Dataset excerpts:
::::::
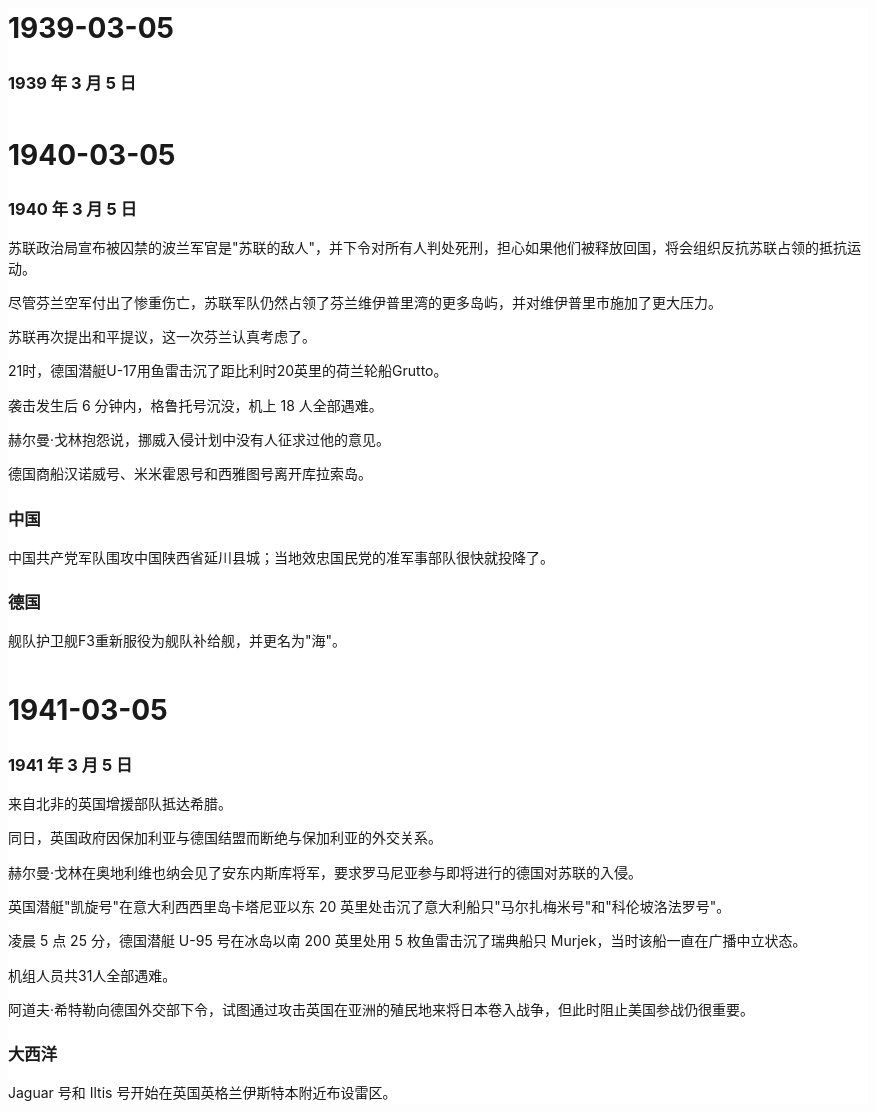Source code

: # 1939-03-05

### 1939 年 3 月 5 日

# 1940-03-05

### 1940 年 3 月 5 日

苏联政治局宣布被囚禁的波兰军官是"苏联的敌人"，并下令对所有人判处死刑，担心如果他们被释放回国，将会组织反抗苏联占领的抵抗运动。

尽管芬兰空军付出了惨重伤亡，苏联军队仍然占领了芬兰维伊普里湾的更多岛屿，并对维伊普里市施加了更大压力。

苏联再次提出和平提议，这一次芬兰认真考虑了。

21时，德国潜艇U-17用鱼雷击沉了距比利时20英里的荷兰轮船Grutto。

袭击发生后 6 分钟内，格鲁托号沉没，机上 18 人全部遇难。

赫尔曼·戈林抱怨说，挪威入侵计划中没有人征求过他的意见。

德国商船汉诺威号、米米霍恩号和西雅图号离开库拉索岛。

### 中国

中国共产党军队围攻中国陕西省延川县城；当地效忠国民党的准军事部队很快就投降了。

### 德国

舰队护卫舰F3重新服役为舰队补给舰，并更名为"海"。

# 1941-03-05

### 1941 年 3 月 5 日

来自北非的英国增援部队抵达希腊。

同日，英国政府因保加利亚与德国结盟而断绝与保加利亚的外交关系。

赫尔曼·戈林在奥地利维也纳会见了安东内斯库将军，要求罗马尼亚参与即将进行的德国对苏联的入侵。

英国潜艇"凯旋号"在意大利西西里岛卡塔尼亚以东 20
英里处击沉了意大利船只"马尔扎梅米号"和"科伦坡洛法罗号"。

凌晨 5 点 25 分，德国潜艇 U-95 号在冰岛以南 200 英里处用 5
枚鱼雷击沉了瑞典船只 Murjek，当时该船一直在广播中立状态。

机组人员共31人全部遇难。

阿道夫·希特勒向德国外交部下令，试图通过攻击英国在亚洲的殖民地来将日本卷入战争，但此时阻止美国参战仍很重要。

### 大西洋

Jaguar 号和 Iltis 号开始在英国英格兰伊斯特本附近布设雷区。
::::::
Work to be completed: Each line above has to be returned exactly. Drop the pictures.

Solution below:
Source code

: # 1939-03-05

### 1939 年 3 月 5 日

# 1940-03-05

### 1940 年 3 月 5 日

苏联政治局宣布被囚禁的波兰军官是"苏联的敌人"，并下令对所有人判处死刑，担心如果他们被释放回国，将会组织反抗苏联占领的抵抗运动。

尽管芬兰空军付出了惨重伤亡，苏联军队仍然占领了芬兰维伊普里湾的更多岛屿，并对维伊普里市施加了更大压力。

苏联再次提出和平提议，这一次芬兰认真考虑了。

21时，德国潜艇U-17用鱼雷击沉了距比利时20英里的荷兰轮船Grutto。

袭击发生后 6 分钟内，格鲁托号沉没，机上 18 人全部遇难。

赫尔曼·戈林抱怨说，挪威入侵计划中没有人征求过他的意见。

德国商船汉诺威号、米米霍恩号和西雅图号离开库拉索岛。

### 中国

中国共产党军队围攻中国陕西省延川县城；当地效忠国民党的准军事部队很快就投降了。

### 德国

舰队护卫舰F3重新服役为舰队补给舰，并更名为"海"。

# 1941-03-05

### 1941 年 3 月 5 日

来自北非的英国增援部队抵达希腊。

同日，英国政府因保加利亚与德国结盟而断绝与保加利亚的外交关系。

赫尔曼·戈林在奥地利维也纳会见了安东内斯库将军，要求罗马尼亚参与即将进行的德国对苏联的入侵。

英国潜艇"凯旋号"在意大利西西里岛卡塔尼亚以东 20
英里处击沉了意大利船只"马尔扎梅米号"和"科伦坡洛法罗号"。

凌晨 5 点 25 分，德国潜艇 U-95 号在冰岛以南 200 英里处用 5
枚鱼雷击沉了瑞典船只 Murjek，当时该船一直在广播中立状态。

机组人员共31人全部遇难。

阿道夫·希特勒向德国外交部下令，试图通过攻击英国在亚洲的殖民地来将日本卷入战争，但此时阻止美国参战仍很重要。

### 大西洋

Jaguar 号和 Iltis 号开始在英国英格兰伊斯特本附近布设雷区。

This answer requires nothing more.